Supplied data Block Start
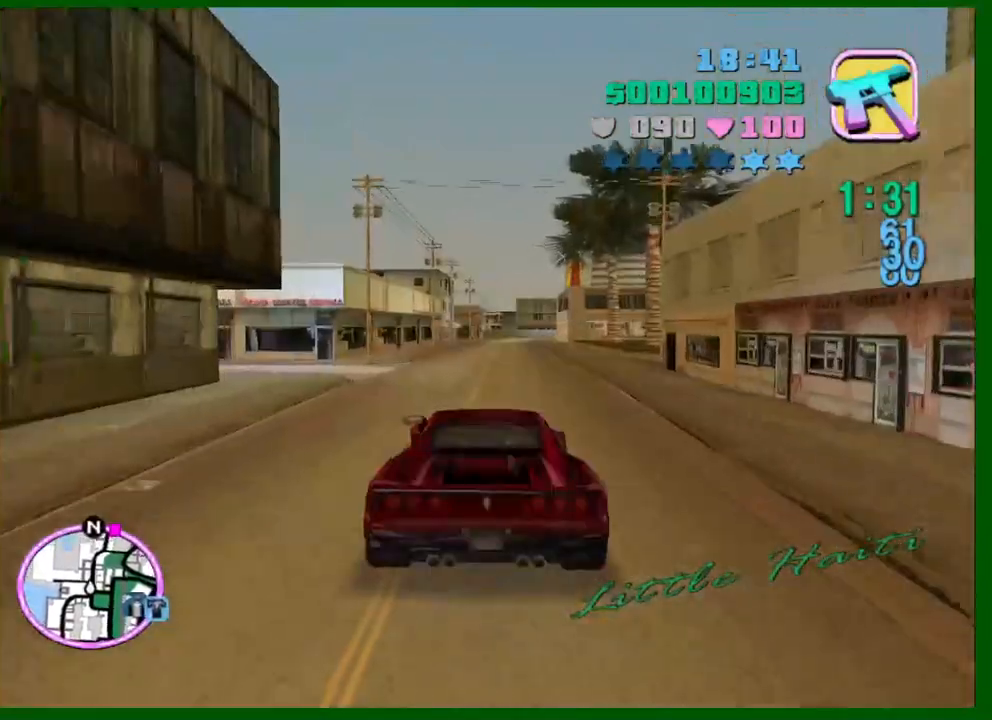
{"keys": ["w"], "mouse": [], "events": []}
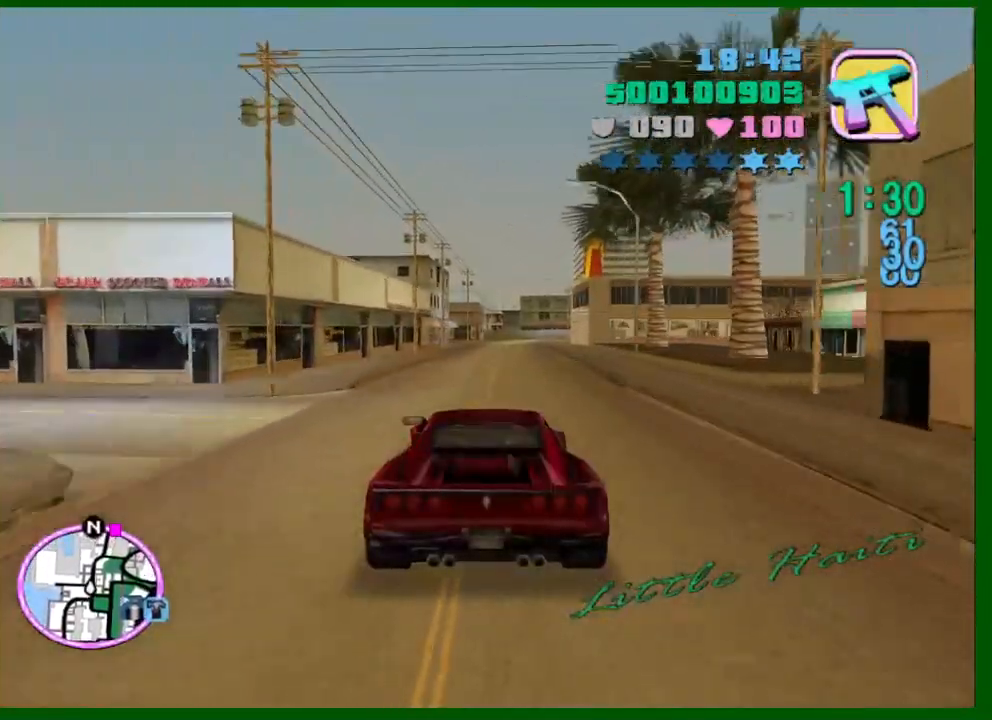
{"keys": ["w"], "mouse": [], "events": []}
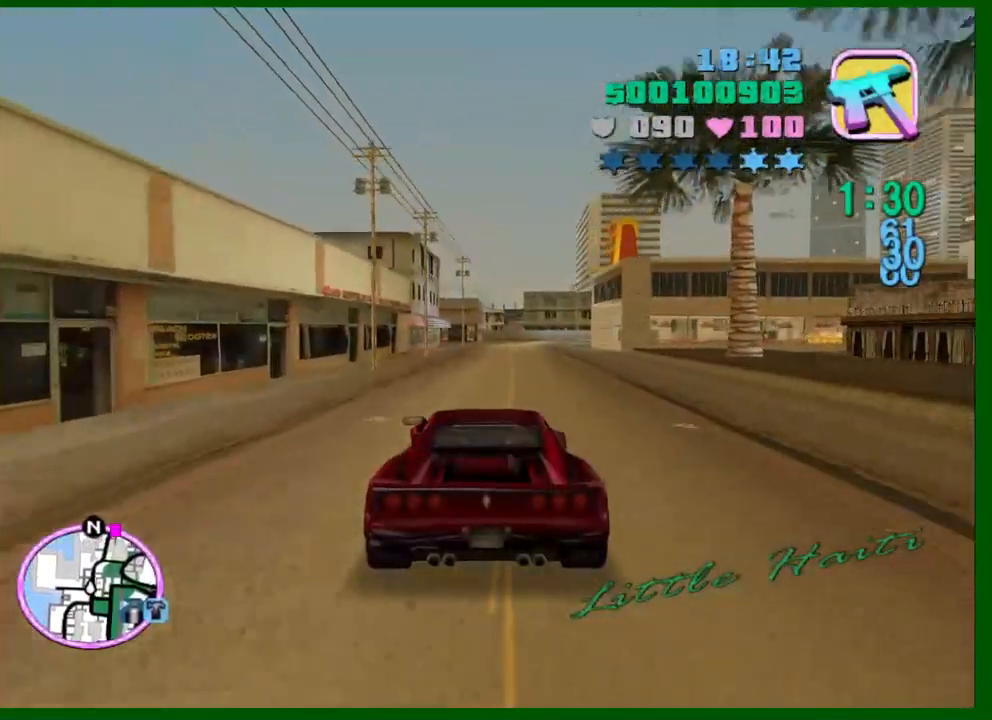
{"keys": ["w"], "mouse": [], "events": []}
Supplied data Block End
* _Task instructions_
Transcribe the listing above verbatim. Omit the pictures.

* _The answer_
{"keys": ["w"], "mouse": [], "events": []}
{"keys": ["w"], "mouse": [], "events": []}
{"keys": ["w"], "mouse": [], "events": []}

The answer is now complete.